State prosecutor Thandeka Ngcamu had opposed bail and cited the public outcry because crime in Chatsworth had escalated.
She argued the men were flight risks because they had no assets tying them to one area, and cited the lack of exceptional circumstances to motivate their bail application. She also revealed that the trio were previously convicted of robbery and assault.
“Not even their previous convictions could stop them from committing crime. One of the men, a parolee whose parole was to expire soon, could not be stopped by his parole conditions,” argued Ngcamu. She alleged Basil was the mastermind behind the attack and said the State had a strong case against the men.
“The vehicle used in the crime was found with one of them. The stolen items belonging to Pillay were found with one of them. The State has the pointing-out and the identity parade evidence and their confessions,” said Ngcamu.
Defence attorney Siyabonga Mncwabe read out the men’s affidavits in support of their bail application, to the court.
Mncwabe felt there were exceptional circumstances for his clients to be granted bail.
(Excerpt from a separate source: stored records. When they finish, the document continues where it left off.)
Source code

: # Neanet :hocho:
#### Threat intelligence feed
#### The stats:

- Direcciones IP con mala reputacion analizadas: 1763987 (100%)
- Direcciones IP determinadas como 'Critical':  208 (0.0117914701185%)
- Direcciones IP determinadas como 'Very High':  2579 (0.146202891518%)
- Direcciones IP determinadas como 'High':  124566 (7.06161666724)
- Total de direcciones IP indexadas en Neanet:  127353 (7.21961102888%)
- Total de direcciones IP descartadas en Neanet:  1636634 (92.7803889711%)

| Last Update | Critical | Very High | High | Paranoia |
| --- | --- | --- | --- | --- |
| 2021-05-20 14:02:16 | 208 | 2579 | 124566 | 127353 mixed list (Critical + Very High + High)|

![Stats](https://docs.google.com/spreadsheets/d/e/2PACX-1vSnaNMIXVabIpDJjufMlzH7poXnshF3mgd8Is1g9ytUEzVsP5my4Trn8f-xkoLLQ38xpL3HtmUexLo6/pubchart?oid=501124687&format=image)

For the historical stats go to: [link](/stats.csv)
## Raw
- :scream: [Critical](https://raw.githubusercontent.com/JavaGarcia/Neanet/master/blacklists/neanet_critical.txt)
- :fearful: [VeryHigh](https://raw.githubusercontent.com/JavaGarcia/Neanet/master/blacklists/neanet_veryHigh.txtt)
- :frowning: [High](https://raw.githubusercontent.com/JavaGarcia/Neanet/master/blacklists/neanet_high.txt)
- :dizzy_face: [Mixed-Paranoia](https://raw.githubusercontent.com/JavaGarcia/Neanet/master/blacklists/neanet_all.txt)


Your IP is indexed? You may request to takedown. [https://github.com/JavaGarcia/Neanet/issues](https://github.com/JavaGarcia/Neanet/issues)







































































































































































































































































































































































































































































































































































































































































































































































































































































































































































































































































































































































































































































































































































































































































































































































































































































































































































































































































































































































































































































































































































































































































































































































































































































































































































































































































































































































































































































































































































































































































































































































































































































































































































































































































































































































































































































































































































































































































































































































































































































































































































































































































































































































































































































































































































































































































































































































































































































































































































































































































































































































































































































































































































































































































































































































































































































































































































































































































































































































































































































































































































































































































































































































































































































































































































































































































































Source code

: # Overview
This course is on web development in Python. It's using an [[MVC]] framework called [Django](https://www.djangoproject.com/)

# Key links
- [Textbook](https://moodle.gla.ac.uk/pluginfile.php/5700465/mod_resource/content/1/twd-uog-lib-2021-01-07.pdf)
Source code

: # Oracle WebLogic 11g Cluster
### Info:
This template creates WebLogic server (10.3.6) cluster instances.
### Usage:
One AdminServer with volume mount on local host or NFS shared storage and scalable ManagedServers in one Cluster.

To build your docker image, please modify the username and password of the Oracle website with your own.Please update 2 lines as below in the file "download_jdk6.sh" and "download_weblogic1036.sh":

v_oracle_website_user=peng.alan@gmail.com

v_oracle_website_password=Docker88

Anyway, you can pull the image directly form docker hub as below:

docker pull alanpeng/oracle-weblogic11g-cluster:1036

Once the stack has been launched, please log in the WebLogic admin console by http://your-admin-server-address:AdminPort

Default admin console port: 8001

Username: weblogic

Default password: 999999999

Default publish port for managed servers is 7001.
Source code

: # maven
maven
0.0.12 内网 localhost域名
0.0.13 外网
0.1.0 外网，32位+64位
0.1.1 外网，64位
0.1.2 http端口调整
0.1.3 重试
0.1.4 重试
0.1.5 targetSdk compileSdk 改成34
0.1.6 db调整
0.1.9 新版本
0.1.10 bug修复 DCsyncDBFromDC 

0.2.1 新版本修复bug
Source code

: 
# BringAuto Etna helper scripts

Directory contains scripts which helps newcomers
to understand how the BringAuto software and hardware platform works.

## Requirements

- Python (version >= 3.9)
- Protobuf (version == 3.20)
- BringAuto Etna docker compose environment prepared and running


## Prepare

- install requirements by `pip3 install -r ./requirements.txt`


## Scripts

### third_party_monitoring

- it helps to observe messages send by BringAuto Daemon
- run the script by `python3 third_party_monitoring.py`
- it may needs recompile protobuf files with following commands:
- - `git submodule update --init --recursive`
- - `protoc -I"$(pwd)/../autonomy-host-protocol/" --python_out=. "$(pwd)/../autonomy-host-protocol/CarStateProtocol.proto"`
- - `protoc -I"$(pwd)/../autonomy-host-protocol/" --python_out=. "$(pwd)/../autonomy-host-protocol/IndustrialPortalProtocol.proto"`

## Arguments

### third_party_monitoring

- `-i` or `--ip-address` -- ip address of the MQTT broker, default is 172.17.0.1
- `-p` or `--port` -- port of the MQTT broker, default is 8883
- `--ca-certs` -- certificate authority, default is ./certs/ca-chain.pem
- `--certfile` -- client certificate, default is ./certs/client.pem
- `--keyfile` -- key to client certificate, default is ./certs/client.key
He argued that they would not interfere with the witnesses because they lived far away from where the incident took place, and they would be safer in their communities.
Mncwabe urged the court to take into consideration the fact that his clients took the law into their confidence by not running away when they became aware that the police were looking for them. He discredited the State’s pointing-out, identification parade and the alleged confessions as pieces of evidence yet to be challenged in the trial.
“At this stage it is not clear where the alleged confessions were made and to whom. We do not have further details of the ID parade and who participated. It could have been people with the same complexion and height as my clients,” said Mncwabe.
Ngcamu disagreed, saying Mncwabe’s submissions were nothing but ordinary circumstances courts hear daily in petty cases. Meyer agreed that there were no exceptional circumstances to grant bail.
The case was adjourned until November 13 for the State to receive post-mortem results, fingerprints and cellphone evidence that would be useful in the high court proceedings.
Although there were fewer people in court yesterday than previously, those present represented the Pillay family.
Joyce Naidu, a resident, said denying bail was the first step towards receiving justice for the Pillay family.